For Acting Internships or other electives taken at institutions other than Upstate (a.k.a. "Away Electives"), students use VSLO, the Visiting Student Learning Opportunities program. This service provides applications for electives at U.S. medical schools. See the list of participating schools at Visiting Student Learning Opportunities. To apply to a school that does not participate in VSLO, students may contact the school directly. The timing of applications for Away Electives is typically February-March, though students may start researching such opportunities sooner.
Some questions to consider:
- Should I take my electives in my specialty interest or other specialties?
The first goal of summer/early fall electives is to enhance your application. You want from them a good grade, narrative, and letter writer. So they should be in your specialty.
- How many electives should I take in my specialty before I begin interviews?
You don’t need any more than two, but some will take more "away electives" in one specialty, particularly in highly competitive fields.
- Should I take an AI (Acting Internship) in my specialty area before interviews?
In specialties where AI’s are encouraged, you should take one before interviews. At many schools, AI’s are required, so directors are surprised not to see one on the transcript. The AI will give you confidence, and it is the standard benchmark of your clinical skill at the end of the third year. Note: This is specialty specific! Be sure to have a look at the Q&A from the specialty advisors. It will shed additional light on this topic.
- Can I adjust my rotation schedule to accommodate an elective?
You can try, but it is difficult and sometimes a mistake. And, the Academic Review Board (ARB) approves delays in clerkships only under exceptional circumstances. Even then, it may be difficult to move a clerkship because the Registrar is bound by the number of students in the clerkship and by constraints imposed by the clerkships. The Registrar is responsible for all clerkship moves, so do not try to negotiate this directly with the clerkship director. Before requesting a move, talk to an advisor lest you move a clerkship from its original period to a worse one. In general, you would prefer not to have clerkships in the Summer, December, or January of your MS4 year.
- Should I take an extramural elective at my first choice hospital?

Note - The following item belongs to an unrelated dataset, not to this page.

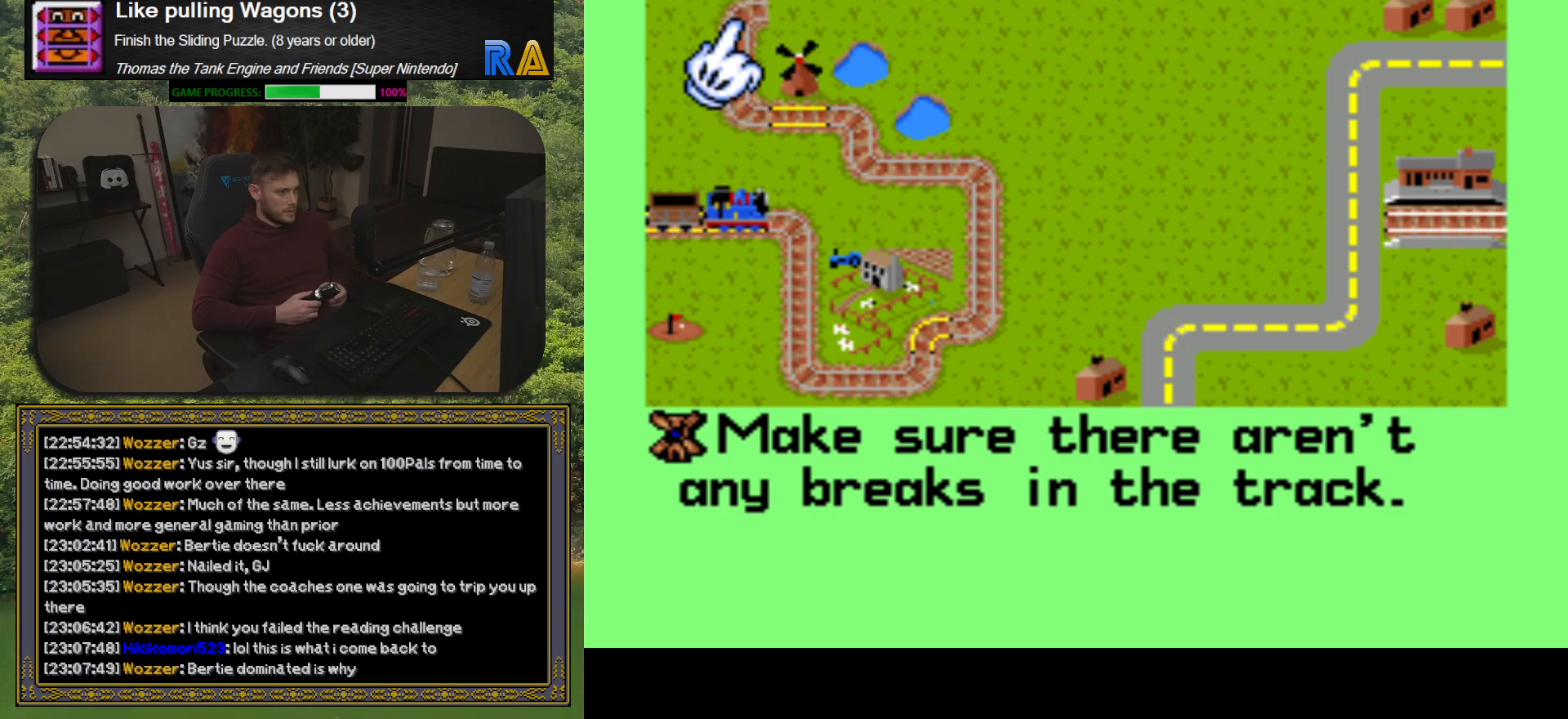
{"buttons": [], "button_events": [[250, "DPAD_RIGHT", "down"], [400, "DPAD_RIGHT", "up"]]}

When?
Program directors say a letter from their own institution carries a little more weight. This is the sole strategic rationale for taking an away elective (extramural elective) - to get a letter for that school. Some schools will give an automatic courtesy interview to anyone taking an elective there. That said, lots of students match well without taking away electives. This requires careful planning. Many extramural electives fill up early or have specific application deadlines. Early January is a good time to begin inquiries of electives.